Here’s a list of non-distressing things to read this weekend.
This week, a reader broke the usual flow of publicity announcements and pitches in our general inbox to ask: Are we okay? “Increasingly a lot of the links I have selected in the past couple of weeks I find very distressing,” they wrote. (Fair.) They also asked if we could recommend some non-distressing stories.
Yes, we are okay—but I also concede that the world, and therefore the internet, is a stressful place, and we could all use a bit of a break from it. So without further ado, here are a few things we published this week that I hope are inspiring, distracting from the everyday, and maybe even comforting.
Barry Lopez, “Love in a Time of Terror“
“My goal that day was intimacy—the tactile, olfactory, visual, and sonic details of what, to most people in my culture, would appear to be a wasteland. This simple technique of awareness had long been my way to open a conversation with any unfamiliar landscape. Who are you? I would ask. How do I say your name? May I sit down?”
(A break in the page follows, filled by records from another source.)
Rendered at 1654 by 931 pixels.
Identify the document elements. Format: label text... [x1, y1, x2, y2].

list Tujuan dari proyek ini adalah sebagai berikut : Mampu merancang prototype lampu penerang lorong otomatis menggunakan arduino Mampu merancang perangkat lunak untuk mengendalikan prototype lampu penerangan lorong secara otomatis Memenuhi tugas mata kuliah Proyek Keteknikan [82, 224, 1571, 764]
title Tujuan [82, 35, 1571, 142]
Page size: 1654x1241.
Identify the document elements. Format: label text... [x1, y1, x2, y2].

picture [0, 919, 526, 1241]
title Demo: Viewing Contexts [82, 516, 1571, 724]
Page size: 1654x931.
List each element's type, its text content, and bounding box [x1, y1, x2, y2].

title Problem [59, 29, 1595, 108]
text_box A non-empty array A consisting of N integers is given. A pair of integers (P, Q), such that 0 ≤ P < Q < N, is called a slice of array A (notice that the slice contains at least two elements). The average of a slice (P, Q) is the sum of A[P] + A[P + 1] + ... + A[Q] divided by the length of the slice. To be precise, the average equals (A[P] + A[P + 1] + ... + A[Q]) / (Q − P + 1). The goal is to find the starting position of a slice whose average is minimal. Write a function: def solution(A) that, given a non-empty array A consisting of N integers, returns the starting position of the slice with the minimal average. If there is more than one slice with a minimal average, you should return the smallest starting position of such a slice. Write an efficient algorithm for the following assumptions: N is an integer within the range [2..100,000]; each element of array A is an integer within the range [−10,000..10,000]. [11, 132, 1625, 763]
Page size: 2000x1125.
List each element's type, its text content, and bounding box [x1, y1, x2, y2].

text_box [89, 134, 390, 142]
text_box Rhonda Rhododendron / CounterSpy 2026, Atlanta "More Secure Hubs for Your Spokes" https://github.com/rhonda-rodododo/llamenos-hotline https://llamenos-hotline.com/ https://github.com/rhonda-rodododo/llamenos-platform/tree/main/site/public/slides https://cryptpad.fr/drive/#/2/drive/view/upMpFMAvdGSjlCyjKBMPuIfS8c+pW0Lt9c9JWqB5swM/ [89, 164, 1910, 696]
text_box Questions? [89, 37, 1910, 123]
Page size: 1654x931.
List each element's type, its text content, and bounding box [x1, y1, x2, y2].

Rónán Hession, “The Quest for Kindness is One of Fiction’s Great Challenges“
“From a distance, happiness and goodness may look simple and vanilla. But writing this book has taught me that there is plenty to learn from happy families, though it does require a different way of looking. The story needs to be slowed down, the signposts removed, and the space created for human nature itself to be foregrounded.”
Margot Mifflin, “The Trailblazing Black Models of Miss America“
“All those other people competing with me had years of dance, years of classical piano, years of voice lessons,” she says. “And I had nothing. I just had guts.”
Odie Lindsey, “Learning to Write From Willie Nelson and One of the Greatest Albums of the 1970s“
“I follow the narrative as Willie intended: pain moving into possibility, a deliverance from the past. I play the record again. Sing the child to sleep.”
Karen Babine, “A Taxonomy of Nonfiction; Or the Pleasures of Precision“
“Ask any writer or reader how they organize their shelves and you’ll get a glimpse into the way their mind works. I’m fascinated by the idea of a taxonomy in nonfiction, of order, an ever-expanding vocabulary to articulate what the page is doing.”